/jedi-experiments

Contains the experimental evaluation of the JEDI paper at SIGMOD 2022.

Primary LanguagePythonMIT LicenseMIT

DOI

jedi-experiments

This repository contains the experimental evaluation of JSON similarity lookups that are published in the following publication:

@inproceedings{huetter2022jedi,
  author = {H\"{u}tter, Thomas and Augsten, Nikolaus and Kirsch, Christoph M. and Carey, Michael J. and Li, Chen},
  title = {JEDI: These Aren't the JSON Documents You're Looking For?},
  year = {2022},
  isbn = {9781450392495},
  publisher = {Association for Computing Machinery},
  address = {New York, NY, USA},
  url = {https://doi.org/10.1145/3514221.3517850},
  doi = {10.1145/3514221.3517850},
  pages = {1584–1597},
  numpages = {14},
  location = {Philadelphia, PA, USA},
  series = {SIGMOD '22}
}

Software requirements

The following list of software is required to execute the experiments:

  • python 3
  • gcc (or another compiler that supports C++11)
  • cmake
  • git
  • git-lfs
  • matplotlib
  • pandas

Hardware requirements

Reproducing the experiments requires approximately 64GB RAM. Note that otherwise, the experiments on larger datasets will fail and no results are produced.

Building the project

Get the external libraries common-code and tree-similarity used for time measurements and algorithms.

mkdir -p external
cd external
git clone -b original https://frosch.cosy.sbg.ac.at/code/cpp/timing-statistics.git
git clone -b sigmod2022 https://github.com/DatabaseGroup/tree-similarity.git
cd ..

Build the project.

mkdir -p build
cd build
cmake ..
make

The resulting binary is located at build/exp-lookup.

Reproduce the experiments

In order to perform the experiments and plot the results by Huetter et al. (2022), the following two steps have to be performed. First, the experimental data needs to be fetched and pre-processed.

cd external
git clone -b v1.0.0 https://github.com/DatabaseGroup/jedi-datasets.git
cd jedi-datasets
sh scripts/download-prepare.sh
cd ../..

At this point, the data and the source code are present. Finally, use the perform-experiment.sh script to execute experiments and plot the data.

sh scripts/perform-experiment.sh

The experimental results and the plots are located in the created results directory.
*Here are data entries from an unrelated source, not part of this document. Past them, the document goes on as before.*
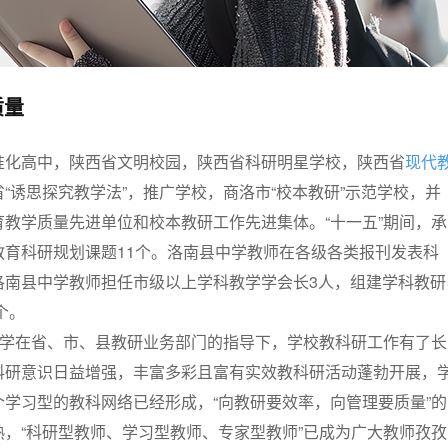
质量
准化高中，陕西省文明校园，陕西省科研明星学校，陕西省
现代
“诱思探究教学法”，推广学校，商洛市“校本教研”示范学校，并
教学质量先进单位和校本教研工作先进集体。“十一五”期间，承
教育科研规划课题11个。洛南县中学教师在各级各类报刊发表科
洛南县中学教师担任市级以上学科教学学会长3人，组建学科教研
个。
中学在省、市、县教研业务部门的指导下，学校教科研工作有了长
科研意识日益增强，丰富多彩且富有实效教科研活动蓬勃开展，
学习型的教科网络已经形成，“向教研要效率，向管理要质量”的
，“科研型教师、学习型教师、专家型教师”已成为广大教师孜孜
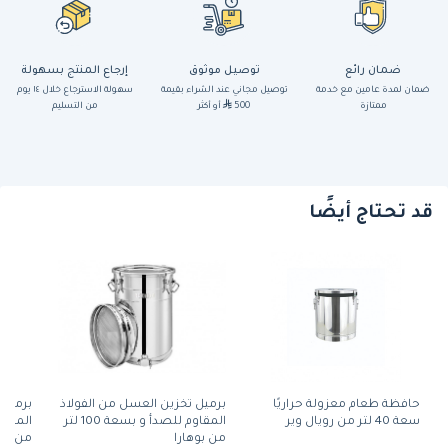
ضمان رائع
توصيل موثوق
إرجاع المنتج بسهولة
ضمان لمدة عامين مع خدمة
توصيل مجاني عند الشراء بقيمة
سهولة الاسترجاع خلال ١٤ يوم
ممتازة
500
أو أكثر
من التسليم
قد تحتاج أيضًا
حافظة طعام معزولة حراريًا
برميل تخزين العسل من الفولاذ
برميل 
سعة 40 لتر من رويال وير
المقاوم للصدأ و بسعة 100 لتر
من بوهارا
من بوه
Reproduce the experiments within a Docker container

The Dockerfile in the root directory of this repository allows to reproduce the entire experimental evaluation within a Docker a container. To do so, please execute the following commands:

mkdir -p results
docker build --no-cache -t jedi-experiments .
docker run -d -ti --name jedi-exp --mount type=bind,source="$(pwd)"/results,target=/usr/src/app/jedi-experiments/results jedi-experiments

This command will persistently store the experimental results in the mounted directory (here, in the created directory results). In case that the data should not be persistently stored, remove the --mount type=bind,source="$(pwd)"/results,target=/usr/src/app/jedi-experiments/results argument.

Note that the overall experiment approximatelly takes up to 20 hours.